The feature-driven approach resulted in several large technological changes being made. Many of the changes are widely believed to improve performance, but the team didn’t validate this with any measurements.
The outcome of the feature-driven approach was that the site was slower. The speed of the storage technology, the benefit of serving images from a domain with no cookies and the benefits of caching didn’t solve the underlying issue of many large images being served over typical network speeds.
The lesson isn’t that resizing images leads to more improvement than other performance changes. It’s that validating your assumptions by measuring the impact of changes allows you to achieve the desired outcome and learn from the attempts you make.
When taking an experimental approach, trying out each theory is crucial.
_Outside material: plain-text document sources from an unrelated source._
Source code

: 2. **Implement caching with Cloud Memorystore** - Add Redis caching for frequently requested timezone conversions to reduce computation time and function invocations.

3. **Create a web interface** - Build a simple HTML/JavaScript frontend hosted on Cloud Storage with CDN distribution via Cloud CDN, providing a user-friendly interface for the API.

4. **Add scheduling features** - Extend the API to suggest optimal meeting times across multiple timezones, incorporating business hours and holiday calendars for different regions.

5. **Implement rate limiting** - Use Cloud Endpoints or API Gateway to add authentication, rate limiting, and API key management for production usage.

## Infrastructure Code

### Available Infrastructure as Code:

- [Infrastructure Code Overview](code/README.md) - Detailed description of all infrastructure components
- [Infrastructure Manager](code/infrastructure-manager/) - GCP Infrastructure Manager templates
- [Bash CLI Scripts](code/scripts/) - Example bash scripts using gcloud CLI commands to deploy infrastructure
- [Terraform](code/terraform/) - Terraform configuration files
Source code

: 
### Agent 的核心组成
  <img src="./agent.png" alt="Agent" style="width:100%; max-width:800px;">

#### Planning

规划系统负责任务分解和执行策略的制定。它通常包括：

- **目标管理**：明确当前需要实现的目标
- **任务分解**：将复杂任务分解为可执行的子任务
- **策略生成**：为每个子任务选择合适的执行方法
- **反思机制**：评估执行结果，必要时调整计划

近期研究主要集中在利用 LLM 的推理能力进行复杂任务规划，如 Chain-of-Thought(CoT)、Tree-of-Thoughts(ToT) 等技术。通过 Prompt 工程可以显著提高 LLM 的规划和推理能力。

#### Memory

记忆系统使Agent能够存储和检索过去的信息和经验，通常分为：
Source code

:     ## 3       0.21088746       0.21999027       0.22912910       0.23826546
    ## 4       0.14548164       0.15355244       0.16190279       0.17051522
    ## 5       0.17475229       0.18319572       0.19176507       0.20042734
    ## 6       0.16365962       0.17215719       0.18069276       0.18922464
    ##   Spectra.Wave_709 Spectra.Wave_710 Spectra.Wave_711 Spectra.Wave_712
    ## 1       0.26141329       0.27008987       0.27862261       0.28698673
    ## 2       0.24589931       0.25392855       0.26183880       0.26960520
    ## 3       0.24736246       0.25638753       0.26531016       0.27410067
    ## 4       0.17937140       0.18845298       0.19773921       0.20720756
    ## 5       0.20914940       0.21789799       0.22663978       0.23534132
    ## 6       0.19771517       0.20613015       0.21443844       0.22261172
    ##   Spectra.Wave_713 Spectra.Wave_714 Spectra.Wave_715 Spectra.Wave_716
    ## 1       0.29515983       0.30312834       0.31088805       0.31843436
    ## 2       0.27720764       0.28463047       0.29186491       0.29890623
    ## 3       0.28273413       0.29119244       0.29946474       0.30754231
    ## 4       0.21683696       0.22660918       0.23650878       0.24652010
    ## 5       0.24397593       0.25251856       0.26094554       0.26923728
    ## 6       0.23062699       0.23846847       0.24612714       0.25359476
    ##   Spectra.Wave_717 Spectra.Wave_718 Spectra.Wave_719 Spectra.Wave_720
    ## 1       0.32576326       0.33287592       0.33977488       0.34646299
It’s also standard practice to remove code for experiments you reject. If the change doesn’t advance you toward your goal, you don’t want to keep it.
Yet, this is what many organizations are doing by failing to measure the impact of their changes.
Elite Performance Allows Fluid Experimentation
When a software product is highly feature-driven, limiting throughput is beneficial as the pressure forces decisions about each feature’s potential value. Feature-driven organizations need a reason to say no, and without a limiting factor, they’ll quickly ruin their software.
When a product is experiment-focused, higher levels of performance result in the faster accumulation of knowledge. That makes the approach vastly superior to the feature factory.